Lymphocytes expressing Fc gamma receptors suppress antigen-induced proliferation in cells from guinea pigs infected with virulent Mycobacterium tuberculosis.

The immunomodulatory role of T lymphocytes expressing receptors for the Fc portion of IgG (T gamma cells) in BCG-vaccinated guinea pigs following pulmonary infection with a low dose of virulent Mycobacterium tuberculosis H37Rv was studied. Compared to uninfected animals, guinea pigs infected 2 or 4 weeks previously harbored significantly increased percentages of T gamma cells in the peripheral blood (twofold increase) and the spleen (50% increase), and at 4 weeks had nearly fourfold increases in T gamma cells in bronchotracheal lymph nodes draining the infected lungs.
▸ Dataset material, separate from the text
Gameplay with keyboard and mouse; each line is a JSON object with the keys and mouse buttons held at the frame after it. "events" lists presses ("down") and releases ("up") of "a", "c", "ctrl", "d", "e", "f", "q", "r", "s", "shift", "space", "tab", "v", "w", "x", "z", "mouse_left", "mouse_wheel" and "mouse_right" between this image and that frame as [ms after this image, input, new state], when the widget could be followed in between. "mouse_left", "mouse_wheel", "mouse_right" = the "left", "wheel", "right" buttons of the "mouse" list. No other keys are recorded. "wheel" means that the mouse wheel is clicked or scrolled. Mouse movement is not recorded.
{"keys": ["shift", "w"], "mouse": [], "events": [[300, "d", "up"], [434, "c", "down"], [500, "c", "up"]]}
Removal of T gamma cells by panning on plastic dishes coated with a monoclonal antibody specific for guinea pig Fc gamma R resulted in significant increases in proliferative responses of splenocytes to Con A and PPD in vitro. Removal of T gamma cells from peripheral blood lymphocytes resulted in significantly increased responses to PPD and to recombinant mycobacterial hsp 65 and hsp 70 antigens. The isolated T gamma cells themselves did not proliferate when stimulated with Con A, PPD, or either of the specific mycobacterial antigens, even in the presence of syngeneic accessory cells. These results suggest that FcR gamma-bearing T cells may play an important immunomodulatory role in pulmonary tuberculosis, principally by suppressing antigen-induced proliferation in the rest of the lymphocyte population.